The Torrijos–Carter Treaties of 1977 abolished the Canal Zone on October 1, 1979. The canal itself was under joint US-Panamanian control from 1979 until it was fully turned over to Panama on December 31, 1999.
- The Panama Canal is the only place in the world where military commanders must relinquish control of their ships
- A ship takes an average of 8 to 10 hours to transit the Panama Canal
- The Panama Railroad is the oldest operating transcontinental railway in the world, bringing passengers from Panama City to Colon and back
- The Canal started 24-hour operations in 1963 thanks to fluorescent lighting
- The first mules or locomotives cost $13,217 and were built by General Electric, an American company . The Japanese company Mitsubishi is the current manufacturer of Panama Canal locomotives, which cost US$2.3 million each
- Each lock chamber is 110 feet wide by 1,000 feet long. The total volume of concrete used to build the locks was 3,440,488 cubic meters.

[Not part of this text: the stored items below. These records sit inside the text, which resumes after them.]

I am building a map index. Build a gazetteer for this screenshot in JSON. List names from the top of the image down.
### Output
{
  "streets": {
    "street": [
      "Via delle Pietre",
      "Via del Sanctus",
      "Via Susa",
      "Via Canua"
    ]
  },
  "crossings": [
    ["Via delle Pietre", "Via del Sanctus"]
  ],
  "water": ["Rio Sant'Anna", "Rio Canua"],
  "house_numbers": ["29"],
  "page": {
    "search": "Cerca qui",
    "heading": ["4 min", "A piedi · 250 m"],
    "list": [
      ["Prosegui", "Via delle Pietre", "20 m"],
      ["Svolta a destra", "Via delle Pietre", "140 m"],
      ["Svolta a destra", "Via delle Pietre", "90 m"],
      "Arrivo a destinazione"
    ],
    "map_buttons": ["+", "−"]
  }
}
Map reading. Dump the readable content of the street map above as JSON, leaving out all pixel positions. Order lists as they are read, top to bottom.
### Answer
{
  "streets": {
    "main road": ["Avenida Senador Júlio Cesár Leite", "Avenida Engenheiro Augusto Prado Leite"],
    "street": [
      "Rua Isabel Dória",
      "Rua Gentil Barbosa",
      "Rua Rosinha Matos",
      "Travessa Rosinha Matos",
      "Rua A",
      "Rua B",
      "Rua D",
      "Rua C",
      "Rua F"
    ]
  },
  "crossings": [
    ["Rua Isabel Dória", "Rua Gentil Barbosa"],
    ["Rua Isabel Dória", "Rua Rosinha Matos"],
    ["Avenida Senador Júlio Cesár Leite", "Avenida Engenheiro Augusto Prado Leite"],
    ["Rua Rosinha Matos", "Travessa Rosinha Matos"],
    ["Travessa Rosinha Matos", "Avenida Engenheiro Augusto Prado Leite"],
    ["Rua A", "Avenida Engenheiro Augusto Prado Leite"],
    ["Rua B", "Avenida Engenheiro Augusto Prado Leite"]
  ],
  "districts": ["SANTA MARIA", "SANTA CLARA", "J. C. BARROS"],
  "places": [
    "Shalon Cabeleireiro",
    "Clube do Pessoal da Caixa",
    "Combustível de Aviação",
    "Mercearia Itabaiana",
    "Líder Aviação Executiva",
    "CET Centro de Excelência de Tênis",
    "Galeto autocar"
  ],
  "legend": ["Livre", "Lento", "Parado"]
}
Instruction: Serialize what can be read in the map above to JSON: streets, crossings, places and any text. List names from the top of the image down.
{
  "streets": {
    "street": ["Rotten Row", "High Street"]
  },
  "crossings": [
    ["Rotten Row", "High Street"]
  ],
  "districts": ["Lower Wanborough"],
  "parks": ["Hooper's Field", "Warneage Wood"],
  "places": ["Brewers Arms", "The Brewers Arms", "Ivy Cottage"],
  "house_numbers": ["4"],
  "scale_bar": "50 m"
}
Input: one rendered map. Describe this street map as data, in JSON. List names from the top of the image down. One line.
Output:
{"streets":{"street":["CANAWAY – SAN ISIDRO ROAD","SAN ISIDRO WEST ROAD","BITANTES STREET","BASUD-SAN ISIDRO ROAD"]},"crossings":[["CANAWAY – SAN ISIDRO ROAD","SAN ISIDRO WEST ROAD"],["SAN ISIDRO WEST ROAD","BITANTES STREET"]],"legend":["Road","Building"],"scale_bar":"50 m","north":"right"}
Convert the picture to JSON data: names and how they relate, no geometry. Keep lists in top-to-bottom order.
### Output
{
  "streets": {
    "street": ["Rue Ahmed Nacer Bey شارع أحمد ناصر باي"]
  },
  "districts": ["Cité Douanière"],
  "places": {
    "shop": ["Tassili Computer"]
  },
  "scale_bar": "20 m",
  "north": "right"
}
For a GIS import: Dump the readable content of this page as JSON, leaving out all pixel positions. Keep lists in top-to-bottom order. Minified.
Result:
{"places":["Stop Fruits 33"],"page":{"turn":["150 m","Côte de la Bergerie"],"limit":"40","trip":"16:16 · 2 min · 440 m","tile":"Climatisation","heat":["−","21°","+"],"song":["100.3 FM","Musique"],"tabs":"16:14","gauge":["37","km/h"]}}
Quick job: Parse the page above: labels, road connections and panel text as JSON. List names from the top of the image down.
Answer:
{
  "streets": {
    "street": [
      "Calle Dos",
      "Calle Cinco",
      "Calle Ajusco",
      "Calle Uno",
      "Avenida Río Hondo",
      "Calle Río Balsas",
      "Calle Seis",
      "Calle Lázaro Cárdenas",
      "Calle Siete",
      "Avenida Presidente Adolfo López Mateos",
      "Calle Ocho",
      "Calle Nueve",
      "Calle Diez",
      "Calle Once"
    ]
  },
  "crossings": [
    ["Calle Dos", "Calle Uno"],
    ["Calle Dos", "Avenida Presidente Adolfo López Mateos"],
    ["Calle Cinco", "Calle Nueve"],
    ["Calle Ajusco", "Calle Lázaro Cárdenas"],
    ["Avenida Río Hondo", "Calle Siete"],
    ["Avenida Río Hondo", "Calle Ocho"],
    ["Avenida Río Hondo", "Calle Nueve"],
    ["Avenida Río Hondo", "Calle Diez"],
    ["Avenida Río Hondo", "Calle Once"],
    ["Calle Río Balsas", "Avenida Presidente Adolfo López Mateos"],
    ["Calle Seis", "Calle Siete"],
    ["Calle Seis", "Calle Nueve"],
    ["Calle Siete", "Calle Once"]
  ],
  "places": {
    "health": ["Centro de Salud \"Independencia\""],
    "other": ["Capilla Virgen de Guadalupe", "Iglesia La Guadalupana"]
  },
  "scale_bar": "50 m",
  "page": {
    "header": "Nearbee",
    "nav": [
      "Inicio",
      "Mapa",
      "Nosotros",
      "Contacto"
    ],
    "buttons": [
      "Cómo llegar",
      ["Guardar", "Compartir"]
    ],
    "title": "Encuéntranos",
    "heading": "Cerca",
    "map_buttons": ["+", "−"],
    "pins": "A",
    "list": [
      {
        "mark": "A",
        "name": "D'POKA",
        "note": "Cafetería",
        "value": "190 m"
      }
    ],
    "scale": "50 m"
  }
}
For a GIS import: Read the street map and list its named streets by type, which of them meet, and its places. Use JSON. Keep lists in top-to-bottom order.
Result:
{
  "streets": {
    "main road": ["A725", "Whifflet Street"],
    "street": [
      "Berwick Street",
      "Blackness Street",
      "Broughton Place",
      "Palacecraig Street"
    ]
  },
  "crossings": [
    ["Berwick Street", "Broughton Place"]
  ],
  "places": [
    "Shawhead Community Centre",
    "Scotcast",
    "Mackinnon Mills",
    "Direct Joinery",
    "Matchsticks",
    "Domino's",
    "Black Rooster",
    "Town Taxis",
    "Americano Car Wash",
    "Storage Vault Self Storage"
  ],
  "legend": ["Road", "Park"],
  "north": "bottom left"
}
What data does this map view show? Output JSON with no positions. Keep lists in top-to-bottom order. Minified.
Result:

The total construction cost of the Panama Canal was of approximately US$375 million, which included the US$10 million paid to Panama, and US$40 million paid to the French Canal Company for the rights to the Canal.
- The French excavation work of the Canal was officially started by Count Ferdinand de Lesseps on January 10, 1880, with a blast at Culebra
- On September 4, 2010, the Fortune Plum became the one millionth ship to transit the Panama Canal
- Panama is situated south of the hurricane alley, so is generally not affected by tropical storms or hurricanes.